Objectif à demi avoué : capter, au profit de l’économie britannique, les colossaux flux financiers que drainent ces magnats de l’Est. Avec un certain succès, de nombreux oligarques élisant Londres et sa City comme terre promise : Roman Abramovitch, le tycoon de l’acier qui a racheté le club de Premier League de Chelsea ; Evgeny Lebedev, désormais à la tête du quotidien Evening Standard ; Vladimir Chernukhin ; Arkady Rotenberg ; Andrew Goncharenko ; Oleg Deripaska ; etc. Accueillis à bras ouverts par les autorités britanniques, la plupart de ces milliardaires bénéficient même d’un « golden visa », un laisser-passer spécialement inventé à leur attention en 2008, qui facilite leur installation et celle de leurs proches sur le sol anglais.

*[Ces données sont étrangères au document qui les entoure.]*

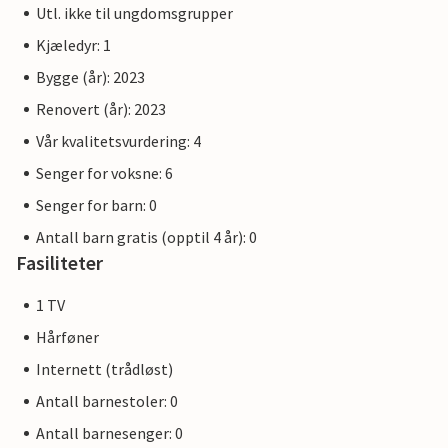
Utl. ikke til ungdomsgrupper
Kjæledyr: 1
Bygge (år): 2023
Renovert (år): 2023
Vår kvalitetsvurdering: 4
Senger for voksne: 6
Senger for barn: 0
Antall barn gratis (opptil 4 år): 0
Fasiliteter
1 TV
Hårføner
Internett (trådløst)
Antall barnestoler: 0
Antall barnesenger: 0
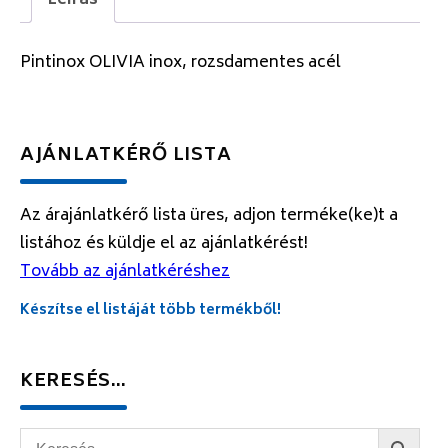
Leírás
Pintinox OLIVIA inox, rozsdamentes acél
AJÁNLATKÉRŐ LISTA
Az árajánlatkérő lista üres, adjon terméke(ke)t a
listához és küldje el az ajánlatkérést!
Tovább az ajánlatkéréshez
Készítse el listáját több termékből!
KERESÉS…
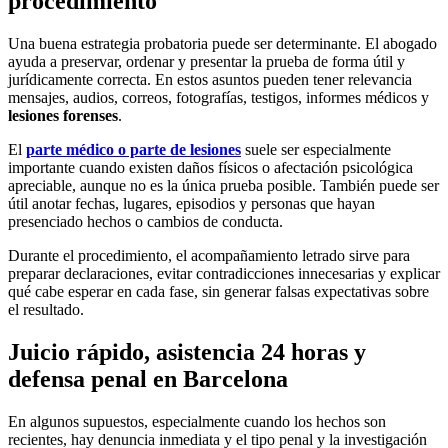
procedimiento
Una buena estrategia probatoria puede ser determinante. El abogado
ayuda a preservar, ordenar y presentar la prueba de forma útil y
jurídicamente correcta. En estos asuntos pueden tener relevancia
mensajes, audios, correos, fotografías, testigos, informes médicos y
lesiones forenses
.
El
parte médico o parte de lesiones
suele ser especialmente
importante cuando existen daños físicos o afectación psicológica
apreciable, aunque no es la única prueba posible. También puede ser
útil anotar fechas, lugares, episodios y personas que hayan
presenciado hechos o cambios de conducta.
Durante el procedimiento, el acompañamiento letrado sirve para
preparar declaraciones, evitar contradicciones innecesarias y explicar
qué cabe esperar en cada fase, sin generar falsas expectativas sobre
el resultado.
Juicio rápido, asistencia 24 horas y
defensa penal en Barcelona
En algunos supuestos, especialmente cuando los hechos son
recientes, hay denuncia inmediata y el tipo penal y la investigación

Pendant longtemps, Londres a volontairement fermé les yeux sur l’origine des capitaux emportés dans les valises de ces oligarques. La City londonienne et ses armées de banquiers, avocats fiscalistes et autres experts-comptables ont tiré d’immenses profits de la gestion de ces fortunes douteuses, alors que la simple présence de ces richissimes familles faisait exploser le prix du mètre carré au sein de la capitale britannique. Les politiciens anglais aussi y trouvaient leur compte, et certains membres de la famille royale eux-mêmes se sont acoquinés avec ces nouveaux riches si généreux.

De leur côté, les milliardaires venus du froid ont patiemment et méthodiquement infiltré la bonne société anglaise, colonisant les plus hautes sphères économiques, politiques, universitaires, culturelles et même sportives d’un establishment pourtant réputé imperméable à qui ne justifie pas d’une généalogie dûment certifiée.

Londres serre la vis contre les oligarques

Cet entrisme à tous crins ne pouvait passer inaperçu, au point que la presse anglaise renomme ce cercle d’influence « Londongrad ». Et que les parlementaires britanniques s’en mêlent eux aussi, jugeant nécessaire de publier en juillet 2020 un rapport du comité de sécurité du Parlement britannique sur l’ingérence du Kremlin dans la vie politique d’outre-Manche. Selon ses auteurs, c’est le noyautage des élites britanniques par les milliardaires de l’Est qui explique, en grande partie, l’aveuglement de la classe politique anglaise et la lenteur de l’exécutif à reconnaître l’existence et la gravité des menaces que cette omniprésence fait peser sur la démocratie anglaise. Le récent jugement de la Cour de Londres contre Moukhtar Abliazov, même s’il concerne un justiciable résidant en France, pourrait donc siffler la fin de la partie, et représenter le premier étage d’une offensive plus large du Royaume-Uni contre ces milliardaires au-dessus des lois.